§ Exercise directions:
Leaving out the pictures, transcribe all of the records faithfully.

§ Provided records:

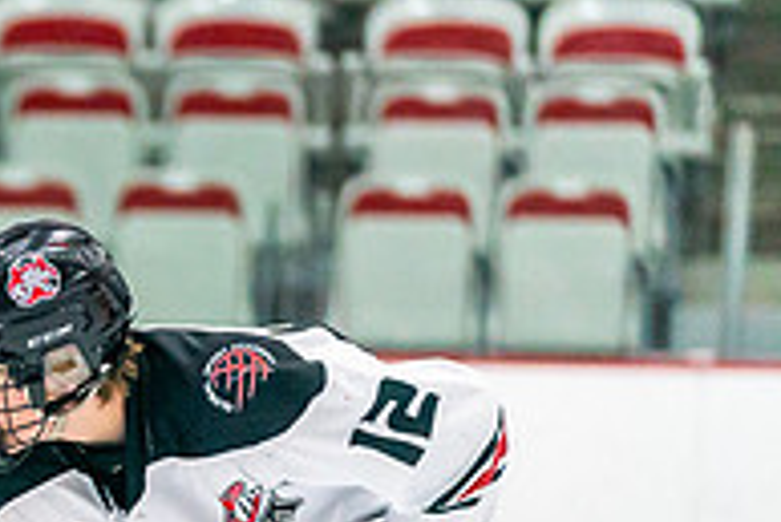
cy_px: 666
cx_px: -429
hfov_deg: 4.4
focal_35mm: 462
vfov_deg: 3.0
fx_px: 10030
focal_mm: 138
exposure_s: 1/1000
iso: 3200
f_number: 2.8
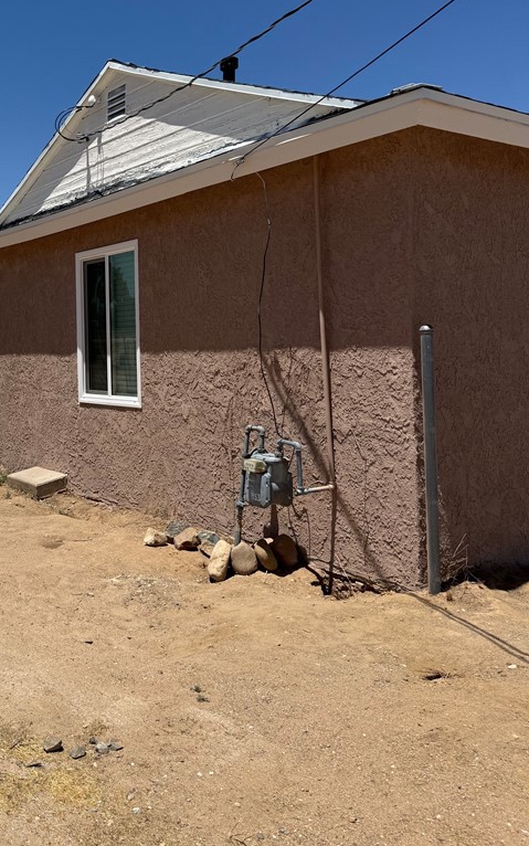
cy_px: 340
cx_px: 115
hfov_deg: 36.2
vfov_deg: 56.3
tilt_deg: +1.3
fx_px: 784
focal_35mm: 34
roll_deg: +0.6
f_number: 1.78
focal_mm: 6.76
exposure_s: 1/8130
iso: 80
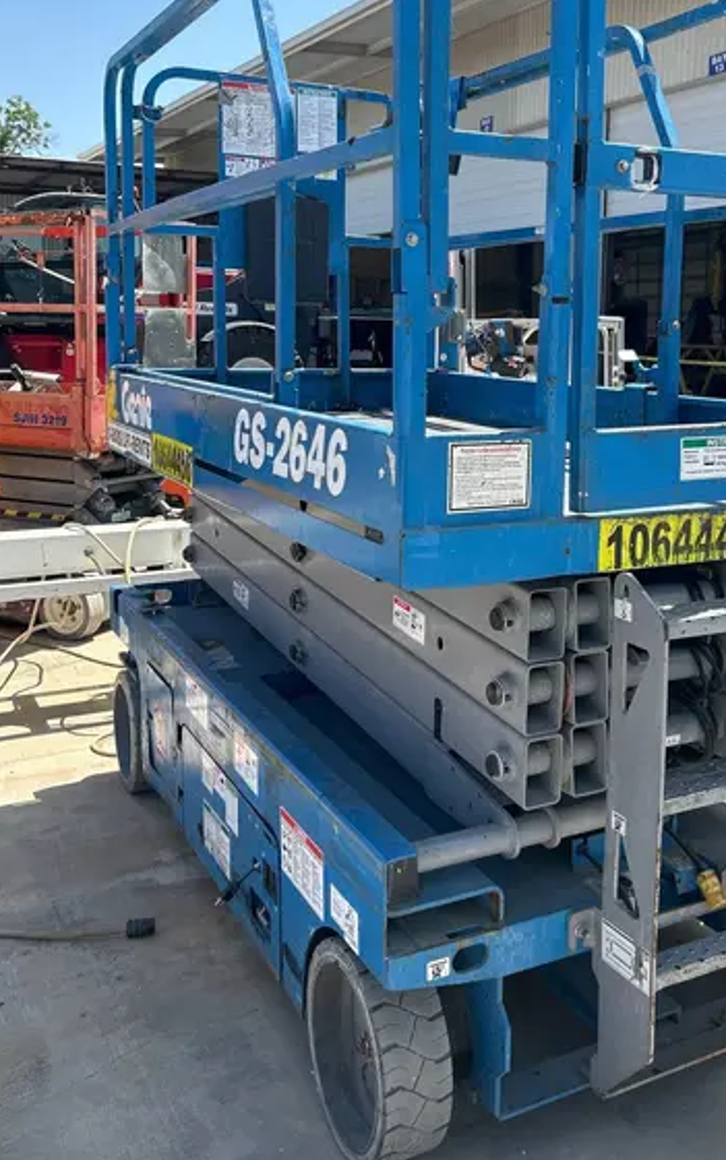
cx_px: 505
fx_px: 1139
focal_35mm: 36
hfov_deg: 34.9
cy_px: 456
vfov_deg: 53.6
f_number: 1.5
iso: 50
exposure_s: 1/1972
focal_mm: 5.7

§ Solved problem:
cy_px: 666
cx_px: -429
hfov_deg: 4.4
focal_35mm: 462
vfov_deg: 3.0
fx_px: 10030
focal_mm: 138
exposure_s: 1/1000
iso: 3200
f_number: 2.8
cy_px: 340
cx_px: 115
hfov_deg: 36.2
vfov_deg: 56.3
tilt_deg: +1.3
fx_px: 784
focal_35mm: 34
roll_deg: +0.6
f_number: 1.78
focal_mm: 6.76
exposure_s: 1/8130
iso: 80
cx_px: 505
fx_px: 1139
focal_35mm: 36
hfov_deg: 34.9
cy_px: 456
vfov_deg: 53.6
f_number: 1.5
iso: 50
exposure_s: 1/1972
focal_mm: 5.7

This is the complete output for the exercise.